- [Task to complete]:
Between the line containing "then, yeah, it's" and the line containing "filled out and" lies a run of lines; give that run again exactly, with both of those lines, and nothing else from the entries below.

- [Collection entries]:
=== Section Start ===
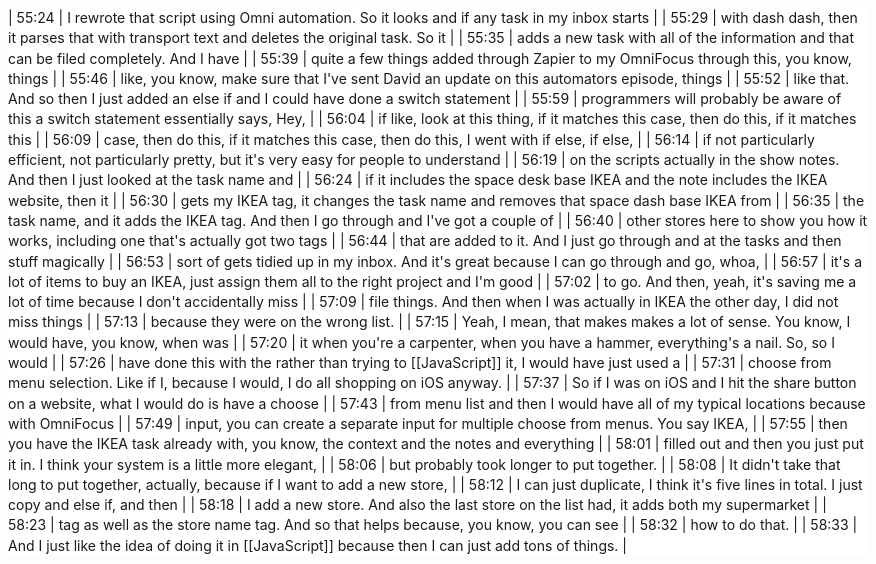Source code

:| 55:24      | I rewrote that script using Omni automation. So it looks and if any task in my inbox starts               |
| 55:29      | with dash dash, then it parses that with transport text and deletes the original task. So it              |
| 55:35      | adds a new task with all of the information and that can be filed completely. And I have                  |
| 55:39      | quite a few things added through Zapier to my OmniFocus through this, you know, things                    |
| 55:46      | like, you know, make sure that I've sent David an update on this automators episode, things               |
| 55:52      | like that. And so then I just added an else if and I could have done a switch statement                   |
| 55:59      | programmers will probably be aware of this a switch statement essentially says, Hey,                      |
| 56:04      | if like, look at this thing, if it matches this case, then do this, if it matches this                    |
| 56:09      | case, then do this, if it matches this case, then do this, I went with if else, if else,                  |
| 56:14      | if not particularly efficient, not particularly pretty, but it's very easy for people to understand       |
| 56:19      | on the scripts actually in the show notes. And then I just looked at the task name and                    |
| 56:24      | if it includes the space desk base IKEA and the note includes the IKEA website, then it                   |
| 56:30      | gets my IKEA tag, it changes the task name and removes that space dash base IKEA from                     |
| 56:35      | the task name, and it adds the IKEA tag. And then I go through and I've got a couple of                   |
| 56:40      | other stores here to show you how it works, including one that's actually got two tags                    |
| 56:44      | that are added to it. And I just go through and at the tasks and then stuff magically                     |
| 56:53      | sort of gets tidied up in my inbox. And it's great because I can go through and go, whoa,                 |
| 56:57      | it's a lot of items to buy an IKEA, just assign them all to the right project and I'm good                |
| 57:02      | to go. And then, yeah, it's saving me a lot of time because I don't accidentally miss                     |
| 57:09      | file things. And then when I was actually in IKEA the other day, I did not miss things                    |
| 57:13      | because they were on the wrong list.                                                                      |
| 57:15      | Yeah, I mean, that makes makes a lot of sense. You know, I would have, you know, when was                 |
| 57:20      | it when you're a carpenter, when you have a hammer, everything's a nail. So, so I would                   |
| 57:26      | have done this with the rather than trying to [[JavaScript]] it, I would have just used a                     |
| 57:31      | choose from menu selection. Like if I, because I would, I do all shopping on iOS anyway.                  |
| 57:37      | So if I was on iOS and I hit the share button on a website, what I would do is have a choose              |
| 57:43      | from menu list and then I would have all of my typical locations because with OmniFocus                   |
| 57:49      | input, you can create a separate input for multiple choose from menus. You say IKEA,                      |
| 57:55      | then you have the IKEA task already with, you know, the context and the notes and everything              |
| 58:01      | filled out and then you just put it in. I think your system is a little more elegant,                     |
| 58:06      | but probably took longer to put together.                                                                 |
| 58:08      | It didn't take that long to put together, actually, because if I want to add a new store,                 |
| 58:12      | I can just duplicate, I think it's five lines in total. I just copy and else if, and then                 |
| 58:18      | I add a new store. And also the last store on the list had, it adds both my supermarket                   |
| 58:23      | tag as well as the store name tag. And so that helps because, you know, you can see                       |
| 58:32      | how to do that.                                                                                           |
| 58:33      | And I just like the idea of doing it in [[JavaScript]] because then I can just add tons of things.            |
=== Section End ===
- [Response area]:
| 57:02      | to go. And then, yeah, it's saving me a lot of time because I don't accidentally miss                     |
| 57:09      | file things. And then when I was actually in IKEA the other day, I did not miss things                    |
| 57:13      | because they were on the wrong list.                                                                      |
| 57:15      | Yeah, I mean, that makes makes a lot of sense. You know, I would have, you know, when was                 |
| 57:20      | it when you're a carpenter, when you have a hammer, everything's a nail. So, so I would                   |
| 57:26      | have done this with the rather than trying to [[JavaScript]] it, I would have just used a                     |
| 57:31      | choose from menu selection. Like if I, because I would, I do all shopping on iOS anyway.                  |
| 57:37      | So if I was on iOS and I hit the share button on a website, what I would do is have a choose              |
| 57:43      | from menu list and then I would have all of my typical locations because with OmniFocus                   |
| 57:49      | input, you can create a separate input for multiple choose from menus. You say IKEA,                      |
| 57:55      | then you have the IKEA task already with, you know, the context and the notes and everything              |
| 58:01      | filled out and then you just put it in. I think your system is a little more elegant,                     |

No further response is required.